### Texte extrait
53        Les dispositions au coeur du présent pourvoi confèrent au ministre de vastes pouvoirs « pour l’application et l’exécution » de la LIR. Le paragraphe 231.1(1) confirme le pouvoir d’inspection établi dans la Loi modifiant la Loi de l’impôt de guerre sur le revenu, S.C. 1944, ch. 43, art. 11. Aux termes de l’al. a), une personne autorisée par le ministre peut « inspecter, vérifier ou examiner » une vaste gamme de documents qui va au-delà de ceux que la LIR oblige par ailleurs le contribuable à préparer et à conserver. L’alinéa c) prévoit qu’au cours de l’inspection, de la vérification ou de l’examen, la personne autorisée peut pénétrer dans un lieu qui n’est pas une maison d’habitation; par ailleurs, l’al. d) impose l’obligation corrélative à toute personne présente sur les lieux de fournir « toute l’aide raisonnable et de répondre à toutes les questions pertinentes à l’application et l’exécution de la présente loi ». (Le paragraphe 231.1(2) prévoit que l’on ne peut pénétrer dans une maison d’habitation sans la permission de l’occupant, à moins d’y être autorisé par un mandat décerné par un juge.)

 

54        Le pouvoir de demande péremptoire conféré par le par. 231.2(1) a des origines encore plus anciennes : il remonte à l’art. 8 de la Loi de l’Impôt de Guerre sur le Revenu, 1917. Le ministre peut exercer ce pouvoir pour contraindre toute personne à produire des renseignements ou des documents, quels qu’ils soient. Encore une fois, l'étendue de ce pouvoir "va au-delà des exigences strictes de la Loi en matière de dépôt et de tenue de documents" (McKinlay Transport, précité, p. 642, le juge Wilson).

[Je souligne.]

 

[42]    Ainsi, il est évident que l’article 288 de la Loi crée un régime en soi qui s’applique lorsque le ministre, par l’entremise d’un vérificateur, désire obtenir des renseignements ou des documents se trouvant en la possession de tiers. L’article 289 de la Loi lui offre un outil de plus, notamment lorsqu’il y a refus d’obtempérer. Si la Caisse populaire avait refusé de fournir les relevés de compte demandés, le ministre aurait pu lui envoyer une demande péremptoire en vertu de l’article 289 de la Loi.
######
### Entrées
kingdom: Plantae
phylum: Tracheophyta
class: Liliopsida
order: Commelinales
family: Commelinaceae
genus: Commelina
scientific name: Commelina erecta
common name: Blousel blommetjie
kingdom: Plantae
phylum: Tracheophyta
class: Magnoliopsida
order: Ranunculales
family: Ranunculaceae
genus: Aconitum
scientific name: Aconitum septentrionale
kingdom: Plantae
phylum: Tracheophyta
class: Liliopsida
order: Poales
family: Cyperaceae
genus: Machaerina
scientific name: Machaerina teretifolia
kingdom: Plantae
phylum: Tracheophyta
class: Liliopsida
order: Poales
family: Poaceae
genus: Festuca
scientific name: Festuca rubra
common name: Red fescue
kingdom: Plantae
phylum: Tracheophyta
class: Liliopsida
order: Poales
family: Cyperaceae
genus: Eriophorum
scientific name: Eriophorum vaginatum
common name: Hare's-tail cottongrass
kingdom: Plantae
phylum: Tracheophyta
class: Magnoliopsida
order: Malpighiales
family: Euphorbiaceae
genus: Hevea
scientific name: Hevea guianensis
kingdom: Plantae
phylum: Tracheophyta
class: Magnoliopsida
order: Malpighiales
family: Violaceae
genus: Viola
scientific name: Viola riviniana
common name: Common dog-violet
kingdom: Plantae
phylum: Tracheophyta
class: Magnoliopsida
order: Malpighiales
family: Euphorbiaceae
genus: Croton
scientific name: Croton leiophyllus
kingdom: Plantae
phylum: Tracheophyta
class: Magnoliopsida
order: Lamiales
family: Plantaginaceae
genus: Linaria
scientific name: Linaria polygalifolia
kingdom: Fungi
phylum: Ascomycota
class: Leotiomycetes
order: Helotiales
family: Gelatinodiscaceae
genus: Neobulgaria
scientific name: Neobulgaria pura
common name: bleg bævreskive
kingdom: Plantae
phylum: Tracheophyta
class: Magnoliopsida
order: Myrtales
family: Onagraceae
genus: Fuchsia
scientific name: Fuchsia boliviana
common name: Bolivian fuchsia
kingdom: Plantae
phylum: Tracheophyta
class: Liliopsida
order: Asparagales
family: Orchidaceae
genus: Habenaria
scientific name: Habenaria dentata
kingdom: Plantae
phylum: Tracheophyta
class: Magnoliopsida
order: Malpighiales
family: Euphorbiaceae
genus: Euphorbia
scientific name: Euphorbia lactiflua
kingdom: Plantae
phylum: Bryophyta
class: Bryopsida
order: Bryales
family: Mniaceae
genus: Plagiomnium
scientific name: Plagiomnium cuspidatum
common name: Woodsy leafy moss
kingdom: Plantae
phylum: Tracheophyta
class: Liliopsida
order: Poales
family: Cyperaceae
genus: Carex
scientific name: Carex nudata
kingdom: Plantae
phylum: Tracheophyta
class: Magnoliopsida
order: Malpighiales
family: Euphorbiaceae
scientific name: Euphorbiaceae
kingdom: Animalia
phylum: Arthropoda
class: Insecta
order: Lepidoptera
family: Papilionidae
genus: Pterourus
######
- [À faire]
[a] Actualisez le passage du texte extrait qui commence à « 54        Le pouvoir » et se termine à « le juge Wilson). », en remplaçant « renseignements » par « informations ».
[b] Répondez à ces questions d'après le texte extrait :
(i) Selon l'al. c), dans quel lieu la personne autorisée peut-elle pénétrer au cours de l'inspection, de la vérification ou de l'examen ?
(ii) À quelle disposition remonte le pouvoir de demande péremptoire conféré par le par. 231.2(1) ?
(iii) Qu'aurait pu faire le ministre si la Caisse populaire avait refusé de fournir les relevés de compte demandés ?
Les données forment un ensemble distinct du texte extrait.

- [Réponses]
[a]
54        Le pouvoir de demande péremptoire conféré par le par. 231.2(1) a des origines encore plus anciennes : il remonte à l’art. 8 de la Loi de l’Impôt de Guerre sur le Revenu, 1917. Le ministre peut exercer ce pouvoir pour contraindre toute personne à produire des informations ou des documents, quels qu’ils soient. Encore une fois, l'étendue de ce pouvoir "va au-delà des exigences strictes de la Loi en matière de dépôt et de tenue de documents" (McKinlay Transport, précité, p. 642, le juge Wilson).

[b]
(i) Dans un lieu qui n'est pas une maison d'habitation.
(ii) À l'art. 8 de la Loi de l'Impôt de Guerre sur le Revenu, 1917.
(iii) Il aurait pu lui envoyer une demande péremptoire en vertu de l'article 289 de la Loi.